Seri 2 : Catatan Harian Sarwo Edhie Wibowo
Selama perjuangan melawan Belanda setelah Proklamasi, wilayah operasi Sarwo Edhie Wibowo berada di sekitar Kedu. Di sanalah ia bersama-sama Ahmad Yani (terakhir Jenderal TNI) berjuang yang juga berasal dari Purworejo.
Awal karier militernya bermula sebagai komandan Kompi. Ketika pengakuan kedaulatan atas Indonesia pada tahun 1949, Sarwo Edhie menjadi komandan satuan dan satuan ini merupakan satu-satunya yang memiliki mortir di wilayah tersebut pada waktu itu.
Pada tahun 1952-1953, Sarwo Edhie menjadi Komandan Batalion 439 Tentara dan Teritorium IV/Diponegoro. Tahun 1958, ia menjabat Wakil Komandan Resimen Taruna Akademi Militer Nasional (AMN) di Magelang, dan salah satu anak asuhnya adalah Edi Sudrajat (terakhir Jenderal TNI).
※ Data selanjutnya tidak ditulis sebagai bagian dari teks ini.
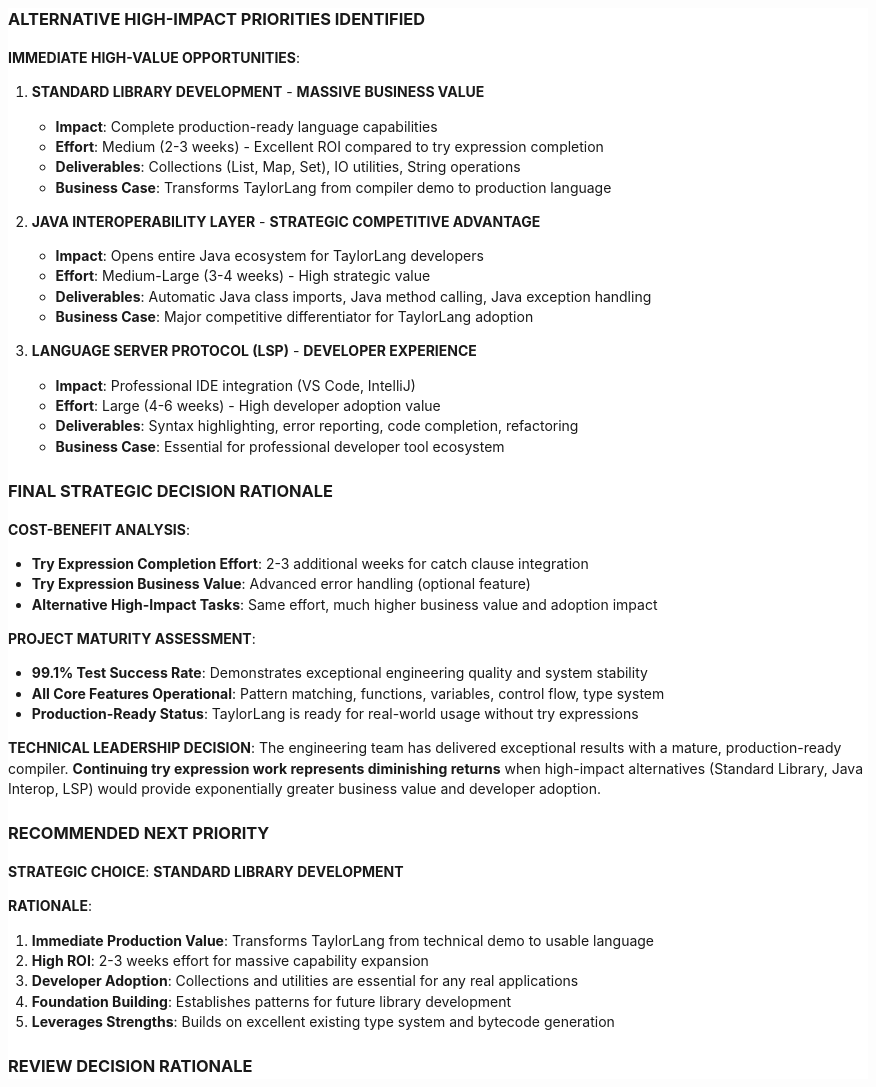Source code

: ### ALTERNATIVE HIGH-IMPACT PRIORITIES IDENTIFIED

**IMMEDIATE HIGH-VALUE OPPORTUNITIES**:

1. **STANDARD LIBRARY DEVELOPMENT** - **MASSIVE BUSINESS VALUE**
   - **Impact**: Complete production-ready language capabilities
   - **Effort**: Medium (2-3 weeks) - Excellent ROI compared to try expression completion
   - **Deliverables**: Collections (List, Map, Set), IO utilities, String operations
   - **Business Case**: Transforms TaylorLang from compiler demo to production language

2. **JAVA INTEROPERABILITY LAYER** - **STRATEGIC COMPETITIVE ADVANTAGE**  
   - **Impact**: Opens entire Java ecosystem for TaylorLang developers
   - **Effort**: Medium-Large (3-4 weeks) - High strategic value
   - **Deliverables**: Automatic Java class imports, Java method calling, Java exception handling
   - **Business Case**: Major competitive differentiator for TaylorLang adoption

3. **LANGUAGE SERVER PROTOCOL (LSP)** - **DEVELOPER EXPERIENCE**
   - **Impact**: Professional IDE integration (VS Code, IntelliJ)
   - **Effort**: Large (4-6 weeks) - High developer adoption value  
   - **Deliverables**: Syntax highlighting, error reporting, code completion, refactoring
   - **Business Case**: Essential for professional developer tool ecosystem

### FINAL STRATEGIC DECISION RATIONALE

**COST-BENEFIT ANALYSIS**:
- **Try Expression Completion Effort**: 2-3 additional weeks for catch clause integration
- **Try Expression Business Value**: Advanced error handling (optional feature)
- **Alternative High-Impact Tasks**: Same effort, much higher business value and adoption impact

**PROJECT MATURITY ASSESSMENT**: 
- **99.1% Test Success Rate**: Demonstrates exceptional engineering quality and system stability
- **All Core Features Operational**: Pattern matching, functions, variables, control flow, type system
- **Production-Ready Status**: TaylorLang is ready for real-world usage without try expressions

**TECHNICAL LEADERSHIP DECISION**:
The engineering team has delivered exceptional results with a mature, production-ready compiler. **Continuing try expression work represents diminishing returns** when high-impact alternatives (Standard Library, Java Interop, LSP) would provide exponentially greater business value and developer adoption.

### RECOMMENDED NEXT PRIORITY

**STRATEGIC CHOICE**: **STANDARD LIBRARY DEVELOPMENT**

**RATIONALE**:
1. **Immediate Production Value**: Transforms TaylorLang from technical demo to usable language
2. **High ROI**: 2-3 weeks effort for massive capability expansion  
3. **Developer Adoption**: Collections and utilities are essential for any real applications
4. **Foundation Building**: Establishes patterns for future library development
5. **Leverages Strengths**: Builds on excellent existing type system and bytecode generation

### REVIEW DECISION RATIONALE
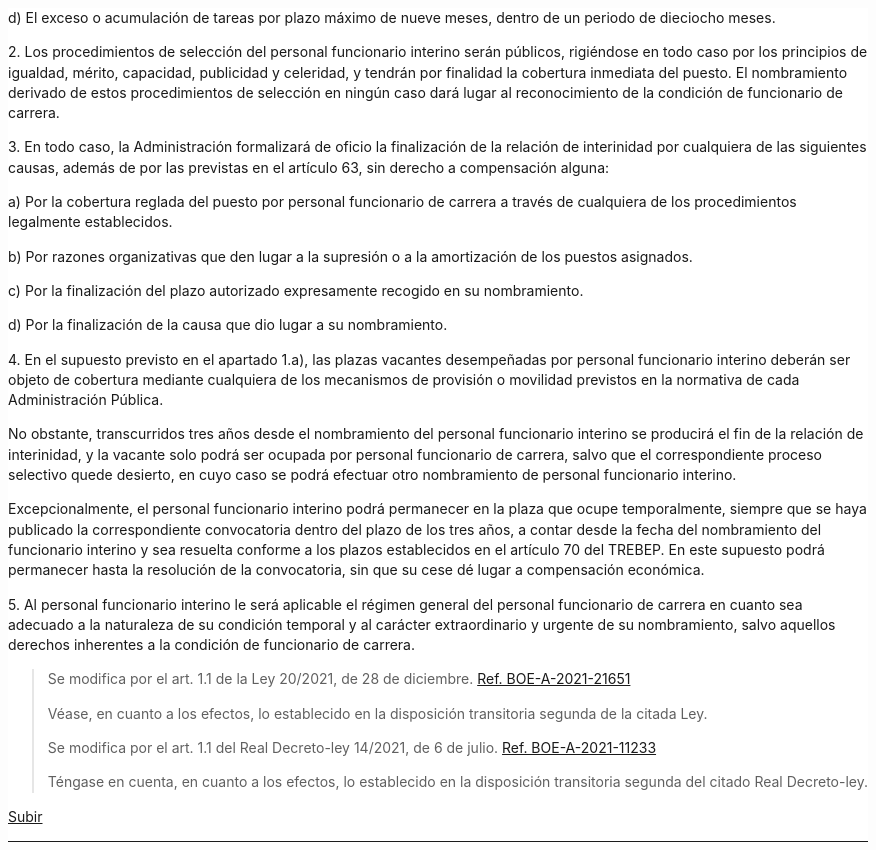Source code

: d) El exceso o acumulación de tareas por plazo máximo de nueve meses, dentro de un periodo de dieciocho meses.

2\. Los procedimientos de selección del personal funcionario interino serán públicos, rigiéndose en todo caso por los principios de igualdad, mérito, capacidad, publicidad y celeridad, y tendrán por finalidad la cobertura inmediata del puesto. El nombramiento derivado de estos procedimientos de selección en ningún caso dará lugar al reconocimiento de la condición de funcionario de carrera.

3\. En todo caso, la Administración formalizará de oficio la finalización de la relación de interinidad por cualquiera de las siguientes causas, además de por las previstas en el artículo 63, sin derecho a compensación alguna:

a) Por la cobertura reglada del puesto por personal funcionario de carrera a través de cualquiera de los procedimientos legalmente establecidos.

b) Por razones organizativas que den lugar a la supresión o a la amortización de los puestos asignados.

c) Por la finalización del plazo autorizado expresamente recogido en su nombramiento.

d) Por la finalización de la causa que dio lugar a su nombramiento.

4\. En el supuesto previsto en el apartado 1.a), las plazas vacantes desempeñadas por personal funcionario interino deberán ser objeto de cobertura mediante cualquiera de los mecanismos de provisión o movilidad previstos en la normativa de cada Administración Pública.

No obstante, transcurridos tres años desde el nombramiento del personal funcionario interino se producirá el fin de la relación de interinidad, y la vacante solo podrá ser ocupada por personal funcionario de carrera, salvo que el correspondiente proceso selectivo quede desierto, en cuyo caso se podrá efectuar otro nombramiento de personal funcionario interino.

Excepcionalmente, el personal funcionario interino podrá permanecer en la plaza que ocupe temporalmente, siempre que se haya publicado la correspondiente convocatoria dentro del plazo de los tres años, a contar desde la fecha del nombramiento del funcionario interino y sea resuelta conforme a los plazos establecidos en el artículo 70 del TREBEP. En este supuesto podrá permanecer hasta la resolución de la convocatoria, sin que su cese dé lugar a compensación económica.

5\. Al personal funcionario interino le será aplicable el régimen general del personal funcionario de carrera en cuanto sea adecuado a la naturaleza de su condición temporal y al carácter extraordinario y urgente de su nombramiento, salvo aquellos derechos inherentes a la condición de funcionario de carrera.

> Se modifica por el art. 1.1 de la Ley 20/2021, de 28 de diciembre. [Ref. BOE-A-2021-21651](https://www.boe.es/buscar/act.php?id=BOE-A-2021-21651#a1)
> 
> Véase, en cuanto a los efectos, lo establecido en la disposición transitoria segunda de la citada Ley.
> 
> Se modifica por el art. 1.1 del Real Decreto-ley 14/2021, de 6 de julio. [Ref. BOE-A-2021-11233](https://www.boe.es/buscar/act.php?id=BOE-A-2021-11233#a1)
> 
> Téngase en cuenta, en cuanto a los efectos, lo establecido en la disposición transitoria segunda del citado Real Decreto-ley.

[Subir](https://www.boe.es/buscar/act.php?id=BOE-A-2015-11719#top)

___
Jabatan tinggi di korps Baret Merah dimulai ketika menjabat Komandan Sekolah Komando AD (1959-1961), Kepala Staf Resimen Para Komandan Angkatan Darat (RPKAD / 1962-1964), dan akhirnya menjadi Komandan RPKAD (sekarang Danjen Kopassus) pada tahun 1965.
Kolonel Infanteri Sarwo Edhie Wibowo merupakan Komandan RPKAD paling populer. Dialah, yang secara operasional bersama Pangkostrad Mayjen TNI Soeharto dan Pangdam Jaya Umar Wirahadikusumah, menyelamatkan ibu kota pada 1 Oktober 1965, dan hari-hari berikutnya, setelah sehari sebelumnya PKI mengumumkan isu kudeta Dewan Jenderal, dan melakukan aksi penculikan dan pembunuhan terhadap tujuh Jenderal.
Sarwo Edhie bersama pasukan RPKAD dalam waktu singkat berhasil menguasai kembali gedung RRI pusat dan Telkom Pusat di Jakarta, yang sebelumnya dijadikan corong gerakan pemberontakan PKI. Pasukannya pula yang berhasil membebaskan kompleks Lubang Buaya.
Pada tahun 1957 Sarwo Edhie juga pernah membuktikan dirinya tidak hanya jago teori perang saja, tetapi dengan teknik dadakan yang jitu, Sarwo Edhie memimpin pasukannya merebut lapangan terbang Mapanget, Manado, dari pasukan pemberontak Perjuangan Rakyat Semesta (Permesta), yang sangat terlatih dan bersenjata lengkap.
Sarwo Edhie diterjunkan ke Jawa Tengah, untuk melaksanakan operasi penumpasan terhadap G.30 S/PKI. Pada tahun 1966 yang hiruk pikuk, rakyat haus mendengarkan pidato Sarwo Edhie yang membangkitkan semangat. Komandan RPKAD yang berwibawa dan populis serta didukung semangat pasukannya ini, telah menumbuhkan kekuataan rakyat untuk berani menumpas G.30 S/PKI.
Di kota, sampai di desa-desa seputar Jawa Tengah dan Jawa Timur, selama lebih kurang 4 jam sehari, massa rakyat rela berlatih teknik kemiliteran, untuk membangun solidaritas dalam menumpas G.30 S/PKI
Keputusan dan perintah Sarwo Edhie untuk mengadakan gerakan ekstensif menumpas PKI, telah menimbulkan efek snowball. Karena itu, dapat dimengerti bila masyarakat kemudian mengelu-elukan Sarwo Edhie sebagai sosok pahlawan. Nama Sarwo Edhie, yang berarti serba baik dan si pengagum tokoh Bima sebagai simbol karakter yang berani, perkasa, kasar tetapi jujur segera menjulang.